◆ **Excerpted text**:
* * * * *
Re: Conflict Detection and Resolution - Mailing list pgsql-hackers

From Dilip Kumar
Subject Re: Conflict Detection and Resolution
Date
Msg-id CAFiTN-ufDeiovR+9jB-4-TKjFDY+t+WDj=SvxZfo5kkrpyzYSQ@mail.gmail.com
Whole thread Raw
In response to Re: Conflict Detection and Resolution  (Dilip Kumar <dilipbalaut@gmail.com>)
Responses Re: Conflict Detection and Resolution
Re: Conflict Detection and Resolution
List pgsql-hackers
On Tue, Jun 18, 2024 at 10:17 AM Dilip Kumar <dilipbalaut@gmail.com> wrote:
>
> On Mon, Jun 17, 2024 at 3:23 PM Amit Kapila <amit.kapila16@gmail.com> wrote:
> >
> > On Wed, Jun 12, 2024 at 10:03 AM Dilip Kumar <dilipbalaut@gmail.com> wrote:
> > >
> > > On Tue, Jun 11, 2024 at 7:44 PM Tomas Vondra
> > > <tomas.vondra@enterprisedb.com> wrote:
> > >
> > > > > Yes, that's correct. However, many cases could benefit from the
> > > > > update_deleted conflict type if it can be implemented reliably. That's
> > > > > why we wanted to give it a try. But if we can't achieve predictable
> > > > > results with it, I'm fine to drop this approach and conflict_type. We
> > > > > can consider a better design in the future that doesn't depend on
> > > > > non-vacuumed entries and provides a more robust method for identifying
> > > > > deleted rows.
> > > > >
> > > >
> > > > I agree having a separate update_deleted conflict would be beneficial,
> > > > I'm not arguing against that - my point is actually that I think this
> > > > conflict type is required, and that it needs to be detected reliably.
* * * * *
◆ **Set exercise 1**:
In the mailing-list thread, which conflict type is said to be one that many cases could benefit from?
The entries below are unrelated to the mailing-list thread.
* * * * *
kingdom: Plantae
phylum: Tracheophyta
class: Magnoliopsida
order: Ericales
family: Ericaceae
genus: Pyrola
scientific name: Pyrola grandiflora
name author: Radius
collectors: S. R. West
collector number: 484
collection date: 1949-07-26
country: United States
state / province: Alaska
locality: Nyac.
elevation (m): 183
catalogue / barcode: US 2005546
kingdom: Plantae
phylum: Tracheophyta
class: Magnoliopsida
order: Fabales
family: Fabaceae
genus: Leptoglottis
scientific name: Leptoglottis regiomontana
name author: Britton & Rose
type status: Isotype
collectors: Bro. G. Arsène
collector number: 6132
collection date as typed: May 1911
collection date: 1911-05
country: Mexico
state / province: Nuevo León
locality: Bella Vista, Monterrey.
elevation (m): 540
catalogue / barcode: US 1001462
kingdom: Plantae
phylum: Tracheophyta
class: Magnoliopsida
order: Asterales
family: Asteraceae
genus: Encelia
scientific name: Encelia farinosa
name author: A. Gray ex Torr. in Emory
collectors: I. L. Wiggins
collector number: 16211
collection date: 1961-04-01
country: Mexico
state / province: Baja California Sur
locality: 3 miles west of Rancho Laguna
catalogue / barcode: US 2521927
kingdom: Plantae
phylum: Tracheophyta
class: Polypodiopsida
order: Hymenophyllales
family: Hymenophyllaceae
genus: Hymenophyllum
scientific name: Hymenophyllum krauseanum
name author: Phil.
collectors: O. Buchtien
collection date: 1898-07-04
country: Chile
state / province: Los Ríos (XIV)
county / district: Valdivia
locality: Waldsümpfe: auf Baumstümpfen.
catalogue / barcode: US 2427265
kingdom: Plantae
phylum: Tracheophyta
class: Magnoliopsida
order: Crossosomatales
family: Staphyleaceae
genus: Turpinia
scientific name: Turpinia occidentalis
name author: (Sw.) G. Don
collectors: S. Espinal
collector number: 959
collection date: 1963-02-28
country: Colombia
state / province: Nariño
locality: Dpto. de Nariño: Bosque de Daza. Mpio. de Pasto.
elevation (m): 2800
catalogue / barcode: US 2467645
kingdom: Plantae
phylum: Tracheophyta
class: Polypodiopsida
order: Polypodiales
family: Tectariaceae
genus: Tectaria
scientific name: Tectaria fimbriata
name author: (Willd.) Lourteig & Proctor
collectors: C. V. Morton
* * * * *
◆ **Set exercise 2**:
How many lines of the entries contain the word "order"? Reply with the number alone.

◆ **Written response 1**:
update_deleted

◆ **Written response 2**:
6